*Penggalan Dokumen:*
Ini merupakan sebuah kecacatan sosial -kaitannya dengan pacaran-, khususnya
para gadis, dimana para pemuda yang tak bermoral sering membual, bercerita
-dengan detail- tentang teman gadis dan pacarnya, bahkan terkadang dikemas
dalam kisah-kisah dusta. Banyak sekali kasus pencemaran nama baik gadis yang
dilakukan oleh pacar sendiri, terlebih terhadap gadis-gadis ‘slengean’,
‘matre’, dan ‘gampangan’. Perhatikan sabda Nabi Shallallah ‘Alaihi Wasallam,“Orang yang
paling baik di antara kalian adalah seorang yang dapat diharapkan kebaikannya
dan aman (tidak dikhawatirkan) keburukannya, sedang orang yang buruk di antara
kalian (pencari dosa) adalah seorang yang kebaikannya tidak dapat diharapkan
serta tidak aman keburukannya.” (HR. Ahmad, Ibnu Hibaan dan
At-Tirmidzi).
Ketiga, kepedihan, kegelisahan,
kekacauan mental, kebingungan, keputus-asaan dan gangguan kesehatan. Naluri jika tidak
disalurkan dan dikalahkan, ia akan menjadi seperti api yang membakar si
pemiliknya sebelum membakar orang lain. Kalau di Barat, penderitaan semacam ini
bukan barang langka. Setiap hari kita dapat membaca di surat kabar; seorang
gadis mengeluh, karena setiap saat ia selalu berpikir ingin bunuh diri karena
naluri seksnya telah membakar dirinya, seperti peluru menembus dan mematikan
tubuh. Sebab nafsu setan tidak akan pernah puas.

(Ekstraksi teks per halaman)
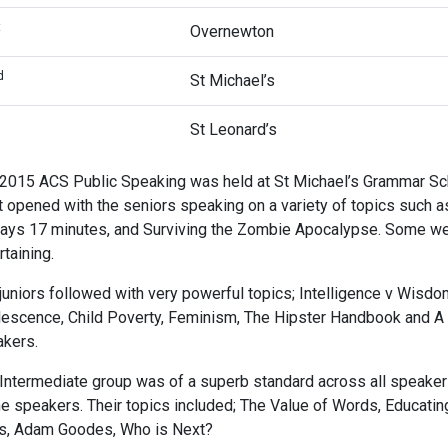
t
Overnewton
d
St Michael’s
d
St Leonard’s
2015 ACS Public Speaking was held at St Michael’s Grammar Scho
t opened with the seniors speaking on a variety of topics such 
ays 17 minutes, and Surviving the Zombie Apocalypse. Some wer
rtaining.
juniors followed with very powerful topics; Intelligence v Wisdo
escence, Child Poverty, Feminism, The Hipster Handbook and A C
kers.
Intermediate group was of a superb standard across all speake
he speakers. Their topics included; The Value of Words, Educati
s, Adam Goodes, Who is Next?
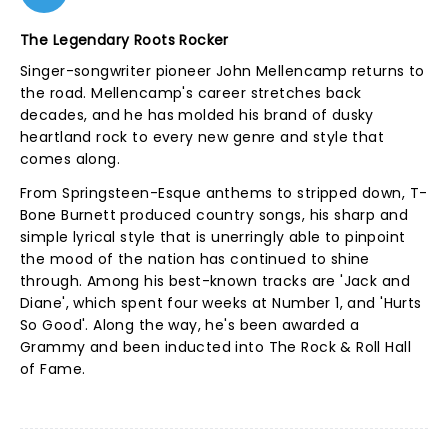
The Legendary Roots Rocker
Singer-songwriter pioneer John Mellencamp returns to
the road. Mellencamp's career stretches back
decades, and he has molded his brand of dusky
heartland rock to every new genre and style that
comes along.
From Springsteen-Esque anthems to stripped down, T-
Bone Burnett produced country songs, his sharp and
simple lyrical style that is unerringly able to pinpoint
the mood of the nation has continued to shine
through. Among his best-known tracks are 'Jack and
Diane', which spent four weeks at Number 1, and 'Hurts
So Good'. Along the way, he's been awarded a
Grammy and been inducted into The Rock & Roll Hall
of Fame.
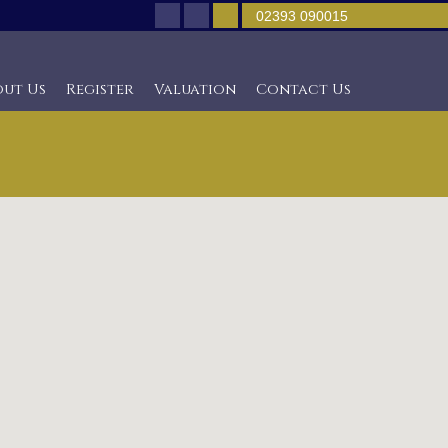
02393 090015
out Us
Register
Valuation
Contact Us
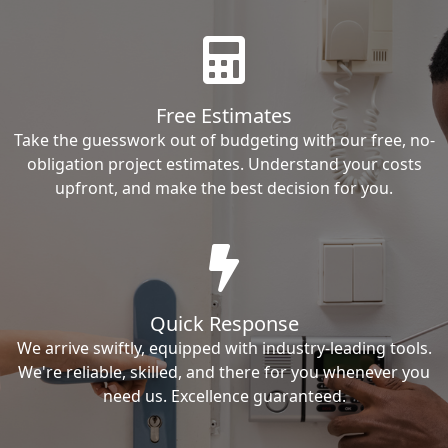
Free Estimates
Take the guesswork out of budgeting with our free, no-
obligation project estimates. Understand your costs
upfront, and make the best decision for you.
Quick Response
We arrive swiftly, equipped with industry-leading tools.
We're reliable, skilled, and there for you whenever you
need us. Excellence guaranteed.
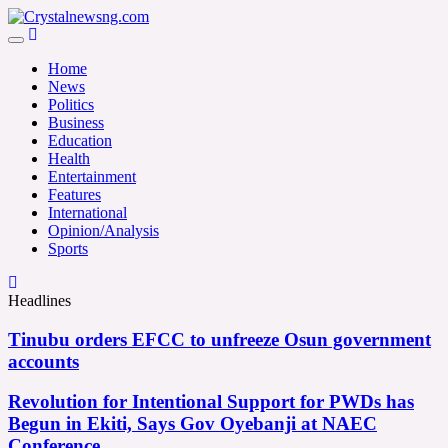
Skip
to
Crystalnewsng.com
content
Crystalnewsng.com
Home
News
Politics
Business
Education
Health
Entertainment
Features
International
Opinion/Analysis
Sports
Headlines
Tinubu orders EFCC to unfreeze Osun government
accounts
Revolution for Intentional Support for PWDs has
Begun in Ekiti, Says Gov Oyebanji at NAEC
Conference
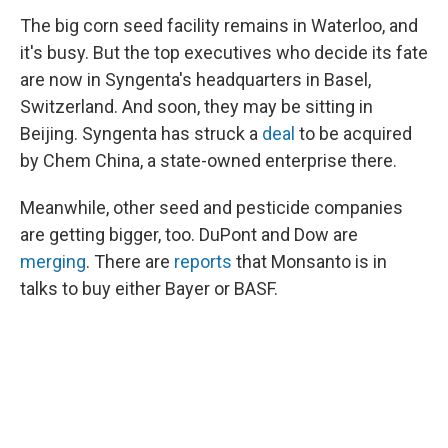
The big corn seed facility remains in Waterloo, and
it's busy. But the top executives who decide its fate
are now in Syngenta's headquarters in Basel,
Switzerland. And soon, they may be sitting in
Beijing. Syngenta has struck a
deal
to be acquired
by Chem China, a state-owned enterprise there.
Meanwhile, other seed and pesticide companies
are getting bigger, too. DuPont and Dow are
merging
. There are
reports
that Monsanto is in
talks to buy either Bayer or BASF.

*Tentang Latihan Ini:* Ketik ulang penggalan dokumen di atas secara utuh, tanpa mengubah satu kata atau tanda baca pun.

*Latihan Terjawab:*
Ini merupakan sebuah kecacatan sosial -kaitannya dengan pacaran-, khususnya
para gadis, dimana para pemuda yang tak bermoral sering membual, bercerita
-dengan detail- tentang teman gadis dan pacarnya, bahkan terkadang dikemas
dalam kisah-kisah dusta. Banyak sekali kasus pencemaran nama baik gadis yang
dilakukan oleh pacar sendiri, terlebih terhadap gadis-gadis ‘slengean’,
‘matre’, dan ‘gampangan’. Perhatikan sabda Nabi Shallallah ‘Alaihi Wasallam,“Orang yang
paling baik di antara kalian adalah seorang yang dapat diharapkan kebaikannya
dan aman (tidak dikhawatirkan) keburukannya, sedang orang yang buruk di antara
kalian (pencari dosa) adalah seorang yang kebaikannya tidak dapat diharapkan
serta tidak aman keburukannya.” (HR. Ahmad, Ibnu Hibaan dan
At-Tirmidzi).
Ketiga, kepedihan, kegelisahan,
kekacauan mental, kebingungan, keputus-asaan dan gangguan kesehatan. Naluri jika tidak
disalurkan dan dikalahkan, ia akan menjadi seperti api yang membakar si
pemiliknya sebelum membakar orang lain. Kalau di Barat, penderitaan semacam ini
bukan barang langka. Setiap hari kita dapat membaca di surat kabar; seorang
gadis mengeluh, karena setiap saat ia selalu berpikir ingin bunuh diri karena
naluri seksnya telah membakar dirinya, seperti peluru menembus dan mematikan
tubuh. Sebab nafsu setan tidak akan pernah puas.